Thirdly, German records show the shirt with most of the breast pocket intact while the evidence shown at Zeist has a deep triangular tear extending inside the pocket.

Fourthly, last but certainly not least, the storekeeper initially told the investigators he never sold such shirts to whoever visited him a few weeks before the Lockerbie tragedy.

On Jan 30, 1990, Gauci stated: "That time when the man came, I am sure I did not sell him a shirt." Then, on Sept 10, 1990, he told the investigators that: "I now remember that the man who bought the clothing also bought a 'Slalom' shirt." And to make things worse, two of his testimonies have disappeared.

According to the verdict, Megrahi bought the clothes on Dec 7, 1989. Gauci remembered that his brother had gone home earlier to watch an evening football game (Rome vs Dresden), that the man came just before closing time (7 pm), that it was raining (the man bought an umbrella) and that the Christmas lights were on.

The game allows for only two dates: Nov 23 or Dec 7. The issue is critical for there is no indication that Megrahi was in Malta on Nov 23 but is known to have been on the island on December 7th.

Malta airport chief meteorologist testified that it was raining on Nov 23 but not on Dec 7. Yet the judges determined the date as Dec 7. This rather absurd conclusion from the judges raises two other issues.

The game Rome-Dresden on Dec 7 was played at 1 pm, not in the evening. What is more, Gauci had previously testified that the Christmas lights were not up, meaning that the date had to be Nov 23.

On Sept 19, 1989, Gauci stated that "the [Christmas] decorations were not up when the man bought the clothing." Then, at the Lockerbie trial, Gauci told the Judges that the decoration lights were on. "Yes, they were ... up."

In early October, OMNI reported that huge amounts of money were offered by US officials to at least three key witnesses (see "Lockerbie Investigator Disputes Story"). The defense was never told that the CIA had offered millions of dollars to their star witnesses. Both the FBI and CIA denied ever having offered money to any of the witnesses.

"I cannot speak for the CIA but I believe they had no access to witnesses. But [speaking for the FBI] I can say that no one was ever offered any money for testimony. The FBI does not operate that way," Marquise, the former FBI leading investigator, told me.

"This issue came up at trial and I spoke with the defense lawyers about it in Edinburgh in 1999 -- before trial. No one was promised or even told that they could get money for saying anything. Every FBI agent was under specific orders not to mention money to any potential witness."

In response to a query, a CIA spokesperson ridiculed a witness's accusations that it offered or paid him anything. "It may disappoint the conspiracy buffs, but the CIA doesn't belong in your story," a CIA spokesperson said, insisting on anonymity. The witness is none other than Edwin Bollier whose company is accused of having sold the timer that detonated the bomb on Pan Am 103.

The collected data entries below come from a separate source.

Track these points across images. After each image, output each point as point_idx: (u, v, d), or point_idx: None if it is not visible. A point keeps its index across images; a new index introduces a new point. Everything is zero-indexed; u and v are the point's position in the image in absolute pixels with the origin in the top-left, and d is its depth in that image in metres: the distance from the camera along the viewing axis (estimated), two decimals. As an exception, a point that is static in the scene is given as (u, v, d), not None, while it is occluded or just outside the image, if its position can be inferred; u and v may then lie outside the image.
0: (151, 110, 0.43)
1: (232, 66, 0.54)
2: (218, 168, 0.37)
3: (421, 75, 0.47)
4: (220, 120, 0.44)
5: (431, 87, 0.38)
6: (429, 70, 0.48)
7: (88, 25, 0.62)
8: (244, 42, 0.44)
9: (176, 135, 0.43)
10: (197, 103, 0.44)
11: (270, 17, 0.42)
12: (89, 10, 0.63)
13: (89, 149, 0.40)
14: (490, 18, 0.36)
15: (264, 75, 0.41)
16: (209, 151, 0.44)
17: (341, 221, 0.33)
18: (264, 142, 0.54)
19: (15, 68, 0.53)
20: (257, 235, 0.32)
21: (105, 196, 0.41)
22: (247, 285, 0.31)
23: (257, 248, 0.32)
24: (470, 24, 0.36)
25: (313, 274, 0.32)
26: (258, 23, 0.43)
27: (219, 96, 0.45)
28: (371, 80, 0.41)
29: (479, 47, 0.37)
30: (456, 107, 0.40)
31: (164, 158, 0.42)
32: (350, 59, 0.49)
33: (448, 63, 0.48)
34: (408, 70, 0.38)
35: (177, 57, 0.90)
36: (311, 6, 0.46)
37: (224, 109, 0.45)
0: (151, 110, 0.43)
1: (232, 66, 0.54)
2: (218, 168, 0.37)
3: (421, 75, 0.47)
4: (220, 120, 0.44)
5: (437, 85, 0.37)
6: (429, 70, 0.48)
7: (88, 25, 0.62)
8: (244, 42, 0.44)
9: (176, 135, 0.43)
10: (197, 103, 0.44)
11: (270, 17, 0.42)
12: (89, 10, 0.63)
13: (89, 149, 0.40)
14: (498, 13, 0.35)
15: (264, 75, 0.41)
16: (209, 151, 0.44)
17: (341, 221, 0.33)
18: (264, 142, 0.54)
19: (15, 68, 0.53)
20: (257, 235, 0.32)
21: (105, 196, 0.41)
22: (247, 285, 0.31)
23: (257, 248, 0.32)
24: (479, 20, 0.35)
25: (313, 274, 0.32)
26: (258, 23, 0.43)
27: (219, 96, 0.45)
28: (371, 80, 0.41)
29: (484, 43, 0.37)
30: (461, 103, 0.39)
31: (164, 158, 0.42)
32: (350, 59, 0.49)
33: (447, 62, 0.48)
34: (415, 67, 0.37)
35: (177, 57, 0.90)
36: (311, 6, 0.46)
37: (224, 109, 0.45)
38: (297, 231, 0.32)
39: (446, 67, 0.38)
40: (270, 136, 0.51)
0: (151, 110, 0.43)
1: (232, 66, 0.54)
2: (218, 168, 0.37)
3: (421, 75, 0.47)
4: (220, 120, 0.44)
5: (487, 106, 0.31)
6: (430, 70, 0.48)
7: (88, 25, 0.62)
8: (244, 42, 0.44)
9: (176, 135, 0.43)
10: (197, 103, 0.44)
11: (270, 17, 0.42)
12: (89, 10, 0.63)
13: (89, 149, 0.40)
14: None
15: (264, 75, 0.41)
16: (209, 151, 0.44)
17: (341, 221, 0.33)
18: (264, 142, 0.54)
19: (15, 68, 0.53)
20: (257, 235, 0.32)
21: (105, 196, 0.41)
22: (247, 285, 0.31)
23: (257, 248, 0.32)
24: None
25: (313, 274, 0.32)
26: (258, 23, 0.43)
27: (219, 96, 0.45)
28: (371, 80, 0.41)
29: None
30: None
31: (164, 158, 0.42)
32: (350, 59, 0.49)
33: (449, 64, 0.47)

An FBI official, speaking on condition of anonymity, has confirmed that the bureau met with Bollier in Washington in 1991. Marquise told me that he attended the meeting. But both marquise and the official denied Bollier was offered anything to implicate Libya.

In a formal statement, FBI spokesman Richard Kolko emphatically rejected any suggestions of a payoff. "Any accusations that any witness was paid to lie are complete fabrications and these ridiculous statements should be immediately discounted as the untruths they are," Kolko said. "That is not the way the FBI operates."

However, a source, speaking on condition of anonymity, told Jeff Stein, the national security editor of the Congressional Quarterly Web site, CQ Politics, that Tony Gauci and his brother Paul were paid somewhere between $3 to $4 million each for providing information leading to the conviction of Megrahi.

The US State Department has acknowledged that rewards were paid. "A reward was paid out in the Lockerbie Pan Am 103 case," a spokesperson there said on condition of anonymity, "but due to operational and security concerns we are not disclosing details regarding specific amounts, sources or types of assistance the sources provided."

In the weeks preceding the visit of [US Secretary of State Condoleezza] Rice to Tripoli, the name of Megrahi has been mysteriously removed from the Rewards for Justice US Web site.